I don't think it so much has to do with "is it a dick move to date someone else's ex?" When two people are seriously involved for a year (which is how long Jeph said it was, can't find the link but if anyone wants to back me up...), and they break up, there are a series of events involved, not just one. This is why people constantly ask how their ex is doing, particularly if they're the one who got dumped. In a way, they want them to hurt. As long as they're not complete dicks, they don't want their ex to be miserable, but they do want him or her to have a sore spot in their psyche from the breakup. It seems like a really selfish sentiment but if you examine it it's not. When someone breaks up with you, they're rejecting you, one way or another. When you hear that they're still hurting inside, it means that they really did love you and even though they're rejecting you, they're not doing it out of an unfavourable opinion of you or because they latently hate your guts. It means that you were something so special to them that they haven't been able to rationalize the idea of making their life alright without you. When they start dating someone else, the metaphorical boom is dropped. They've done it. They've come up with a way to be content without you. It's an entirely new experience, because the way our society is built, we're taught to believe that true love is forever, meaning the love you thought you shared wasn't really "true love". I genuinely have no idea if I believe that or not, but there's at least some grain of truth to it. There's a lot of layers to it, most notably the uncertainty that comes from having to believe that you weren't able to tell that your love wasn't real, and wondering if you'll ever know for sure since you just turned out to be so wrong when you were so certain.

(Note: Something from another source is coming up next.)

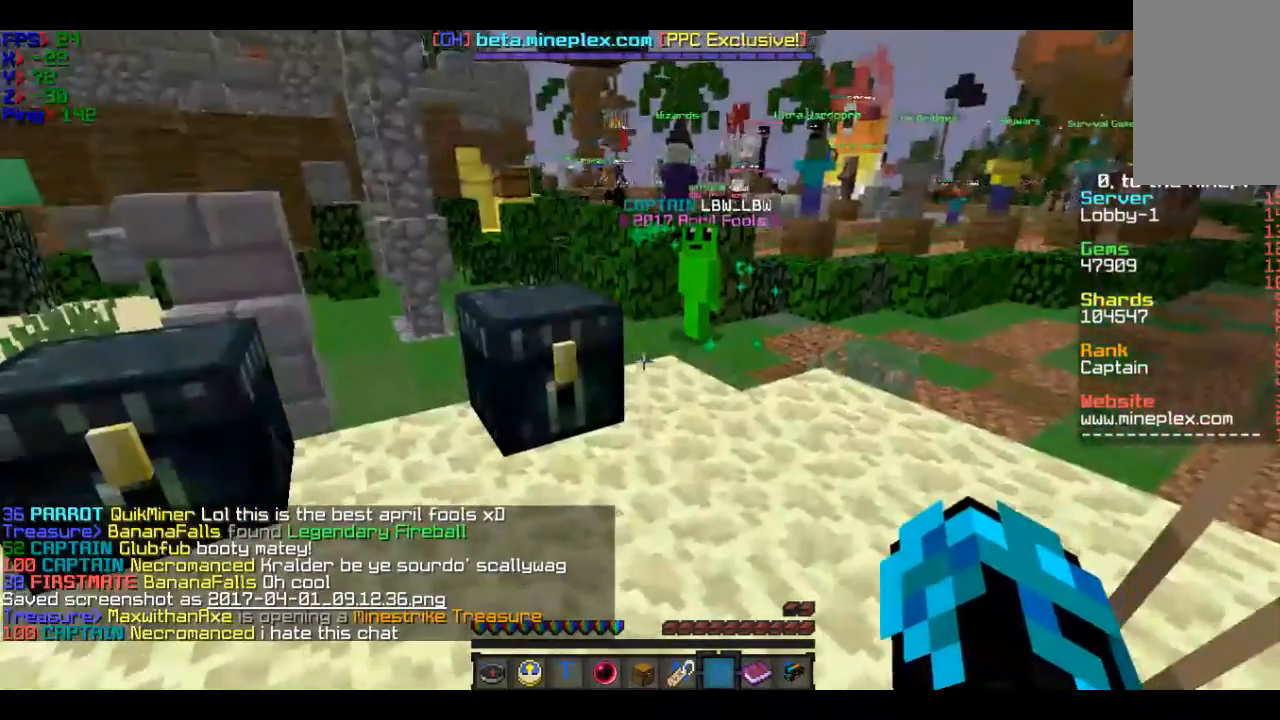
{"keys": ["s"], "mouse": [], "events": [[100, "w", "down"], [300, "w", "up"], [400, "a", "down"], [500, "a", "up"], [500, "s", "down"]]}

This is why I do believe that you should ask permission to date a friend's ex, only if you'd be the first one to date them since your friend. You're not just asking for permission to be with a person, you're asking for permission to be the one to shatter your friend's perception of what the relationship they had was. You're asking permission to be the one to send them into that period of doubt and what's almost the second breakup. It has nothing to do with being possessive over a person, it has everything to do with the consequences of being the one to force your friend to come to terms with something they may not be ready to do yet. Sure they'll have to eventually, but if it was someone else, they could put the face of their anger and dejection on a complete stranger. Instead, they're putting it on a friend.

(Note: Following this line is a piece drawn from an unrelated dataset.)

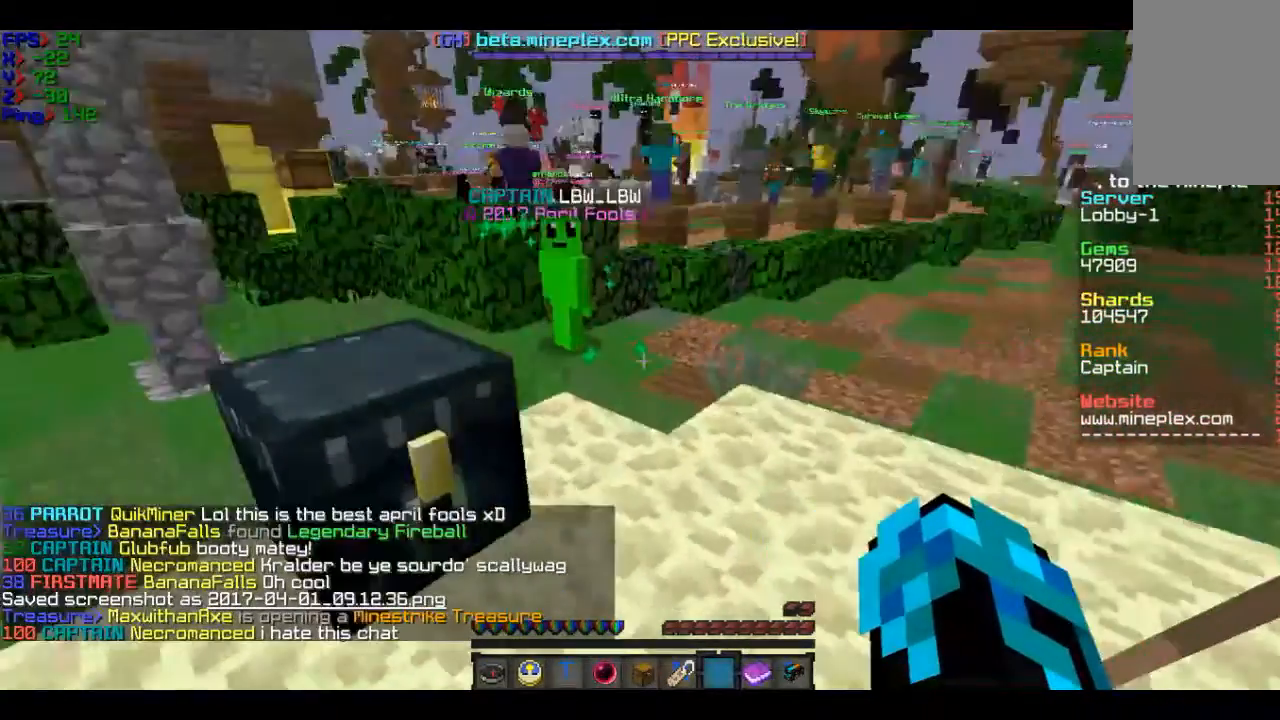
{"keys": ["d", "w"], "mouse": [], "events": [[301, "s", "up"], [401, "d", "down"], [501, "w", "down"]]}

Odin, we're already in an argument in another thread, so I don't want to seem like I'm dogging you personally and deliberately, but I think I can shine some light into this situation. Personally, I'm not offended by the fact that you don't think it's inappropriate behaviour to ask out a friend's ex because clearly, in your social circle, it isn't. Maybe you guys are just less sensitive than the people arguing with you, and that's not a bad thing or a good thing. It all has to do with how much value you place in the concepts of love, friendship, possession, and so on and also in how you deal with a breakup. There's nothing wrong with that. No one gets too deeply involved, no one gets hurt. My issue is that my social circle doesn't work that way. And while I would never want to inflict my standards on you or your friends, I do take issue to you saying that I and mine are immature and childlike because that's not how we do things. You can say I'm immature and possessive, and I can argue that you're shallow and don't feel emotions as strongly as normal people, but at the end of the day we're just standing on opposite sides of the shoreline screaming "My completely subjective standards are better than your completely subjective standards!" I've been studying philosophy for a very long time and I've been searching for any kind of framework to state that one person's socially-related emotional makeup is objectively better than another person's, and it just isn't there. What you're doing is assigning psychological characteristics to people to explain how they allowed themselves to be wrong when you haven't actually explained why they're wrong, and you're not going to. Unless you can poke a tangible hole in my mindset, leave me to it, and we'll leave you to yours.
As far as I'm concerned, the argument as it pertains to the comic is whether or not it's a dick move in the QC social circle. Based on the fact that even Tai seems to think it is, I think it's safe to say it is.